Torture by off-key crooning notwithstanding, Ivana, by all accounts, has reared three unspoiled children—Donald Jr., 21, is a junior at the University of Pennsylvania; Ivanka, 17, and Eric, 15, attend boarding schools in Connecticut and Pennsylvania respectively. Says longtime pal Delia Rounick: “The kids respect her a lot. You don’t see that often.” Ivana acknowledges that she is of the tough-love school of parenting. “My ex, Donald, is great with the children,” she says, “but maybe a little guilty because of the divorce, so I have to be the one who says ‘Enough!’ ” Ivanka, who models part-time (“as long as it doesn’t interfere with the school-work,” says Ivana), seconds that: “My curfew was always like two hours before everyone else’s.”

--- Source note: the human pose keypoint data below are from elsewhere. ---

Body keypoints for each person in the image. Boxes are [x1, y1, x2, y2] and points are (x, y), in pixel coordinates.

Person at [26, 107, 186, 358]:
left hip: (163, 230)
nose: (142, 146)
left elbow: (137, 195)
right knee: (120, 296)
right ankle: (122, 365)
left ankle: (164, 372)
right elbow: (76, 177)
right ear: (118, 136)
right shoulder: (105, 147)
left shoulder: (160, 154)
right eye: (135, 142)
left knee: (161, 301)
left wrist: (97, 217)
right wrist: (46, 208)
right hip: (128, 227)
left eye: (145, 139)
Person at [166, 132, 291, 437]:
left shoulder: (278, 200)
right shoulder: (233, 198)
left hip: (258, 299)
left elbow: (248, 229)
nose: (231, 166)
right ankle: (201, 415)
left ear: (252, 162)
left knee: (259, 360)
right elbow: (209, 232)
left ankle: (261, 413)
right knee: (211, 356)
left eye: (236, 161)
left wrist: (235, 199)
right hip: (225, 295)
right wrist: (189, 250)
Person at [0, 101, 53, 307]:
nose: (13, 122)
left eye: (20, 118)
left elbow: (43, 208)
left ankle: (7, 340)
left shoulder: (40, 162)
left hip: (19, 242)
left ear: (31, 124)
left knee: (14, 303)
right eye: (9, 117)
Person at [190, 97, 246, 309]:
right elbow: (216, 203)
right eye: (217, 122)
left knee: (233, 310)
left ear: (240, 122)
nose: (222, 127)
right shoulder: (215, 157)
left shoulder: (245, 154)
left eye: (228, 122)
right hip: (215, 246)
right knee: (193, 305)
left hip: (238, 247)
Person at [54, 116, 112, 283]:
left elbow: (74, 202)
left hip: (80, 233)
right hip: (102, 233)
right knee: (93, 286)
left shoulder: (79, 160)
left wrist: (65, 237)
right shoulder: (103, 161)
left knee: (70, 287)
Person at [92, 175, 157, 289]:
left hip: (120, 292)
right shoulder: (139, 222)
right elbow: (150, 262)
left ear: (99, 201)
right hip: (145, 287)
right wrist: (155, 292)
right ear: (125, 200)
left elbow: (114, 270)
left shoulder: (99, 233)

Ivana embraced her inner drill sergeant early. Born in Zlin, a factory town in then-Communist Czechoslovakia, she was the only child of Marie, a telephone operator, and Milos, an engineer who died in 1990. Ivana skied competitively as a child and was a member of the national ski team. The sport provided the metaphor that rules her life. “When you are going down mountain at 80 miles an hour,” she says, “you cannot count on Mama or Papa. You have to count only on Ivana.”

She’s still counting. After graduating from Charles University in Prague with a master’s in physical education, she married Austrian skier Alfred Winklmayr to get a western passport. When they split two years later, Ivana moved to Montreal, where she modeled. She met Donald Trump in 1976 while on a shoot in New York City and married him nine months later. “They captured New York City in the ’80s, when enough wasn’t nearly enough and more was only a little bit,” says friend Dennis Basso, a fur and clothing designer. “They were magic!”

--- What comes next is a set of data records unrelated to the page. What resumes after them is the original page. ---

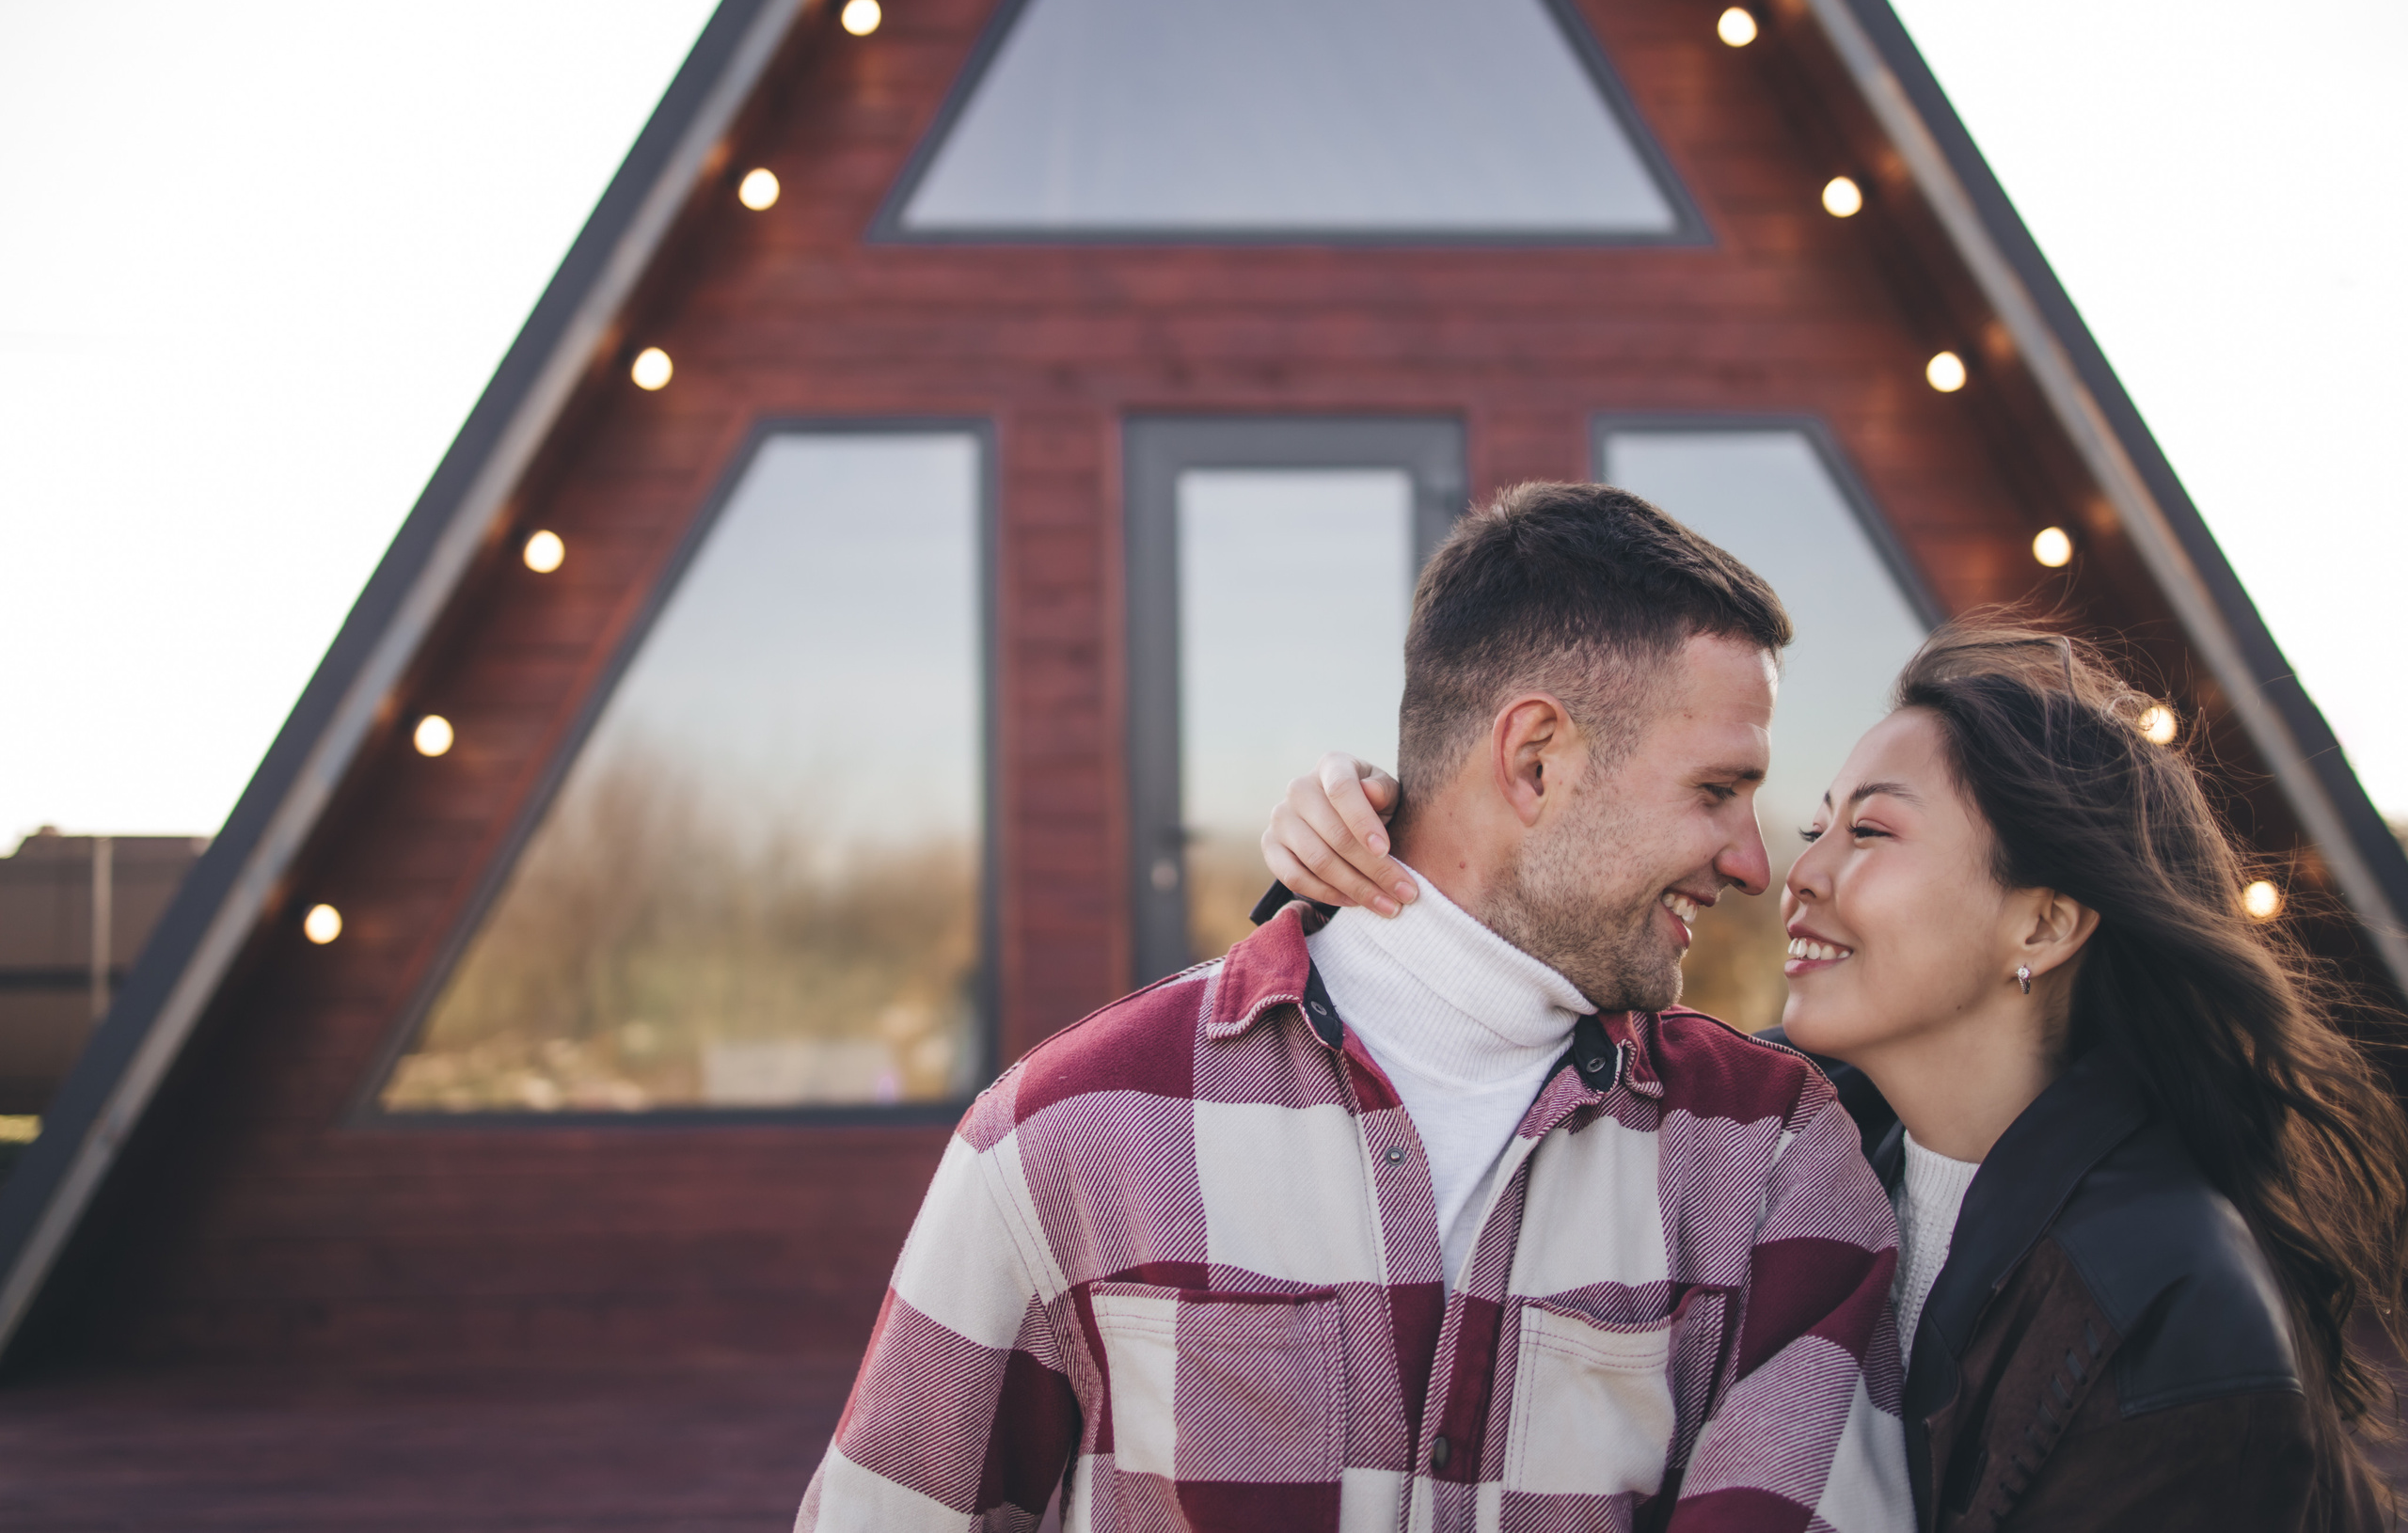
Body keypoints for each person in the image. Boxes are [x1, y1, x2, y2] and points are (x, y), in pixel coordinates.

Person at [800, 483, 1912, 1531]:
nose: (1755, 865)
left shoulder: (1767, 1161)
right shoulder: (1064, 1134)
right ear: (1534, 761)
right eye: (1717, 791)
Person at [1262, 617, 2408, 1531]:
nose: (1792, 875)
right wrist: (1369, 864)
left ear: (2046, 923)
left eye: (1870, 833)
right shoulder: (1796, 1164)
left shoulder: (2169, 1307)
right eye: (1818, 825)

Then they were over. “A lot of women, they know what their husband is doing and they say, ‘As long as he doesn’t embarrass me….’ I could not do that,” says Ivana, still sounding saddened by Trump’s betrayal after 13 years of marriage. What she did do was get cosmetic surgery and soften her brassy, cotton-candy coif. Less than a year after the divorce, Ivana began dating wealthy Italian businessman Riccardo Mazzucchelli. Though he signed a pre-nup prior to their 1995 wedding and trailed loyally behind her at conventions and shopping malls, the union fizzled 20 months later. “I’m very sad,” Ivana said at the time. “I cry.”

But she has survived. Before taking their leave, the earnest artisans from Madame Tussaud’s tell Ivana that they will sculpt her head separately. Feigning alarm, she begs, “Please, boys, do not behead me! I cannot lose my head!” No chance of that. She’s far too busy using it to lose it.